> _Available records_:
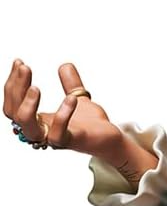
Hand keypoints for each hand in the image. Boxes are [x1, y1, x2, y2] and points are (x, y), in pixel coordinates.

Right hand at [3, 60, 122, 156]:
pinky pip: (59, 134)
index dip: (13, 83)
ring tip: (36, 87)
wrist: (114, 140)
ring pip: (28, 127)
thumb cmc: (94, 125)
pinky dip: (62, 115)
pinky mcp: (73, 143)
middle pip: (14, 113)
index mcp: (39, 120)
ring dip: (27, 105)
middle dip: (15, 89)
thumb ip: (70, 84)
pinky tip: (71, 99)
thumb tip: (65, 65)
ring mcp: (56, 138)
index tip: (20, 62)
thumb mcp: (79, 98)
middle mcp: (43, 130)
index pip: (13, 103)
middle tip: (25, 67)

> _Work instructions_: Give every record again exactly, apart from the pictures, which stay out.

> _Response below_:
Hand keypoints for each hand in the image. Boxes are [x1, y1, x2, y2] and points are (x, y), in pixel coordinates.

Right hand at [3, 60, 122, 156]:
pinky pip: (59, 134)
index dip: (13, 83)
ring tip: (36, 87)
wrist: (114, 140)
ring pip: (28, 127)
thumb cmc: (94, 125)
pinky dip: (62, 115)
pinky mcp: (73, 143)
middle pip: (14, 113)
index mcp: (39, 120)
ring dip: (27, 105)
middle dip: (15, 89)
thumb ip: (70, 84)
pinky tip: (71, 99)
thumb tip: (65, 65)
ring mcp: (56, 138)
index tip: (20, 62)
thumb mcp: (79, 98)
middle mcp: (43, 130)
index pip: (13, 103)
middle tip: (25, 67)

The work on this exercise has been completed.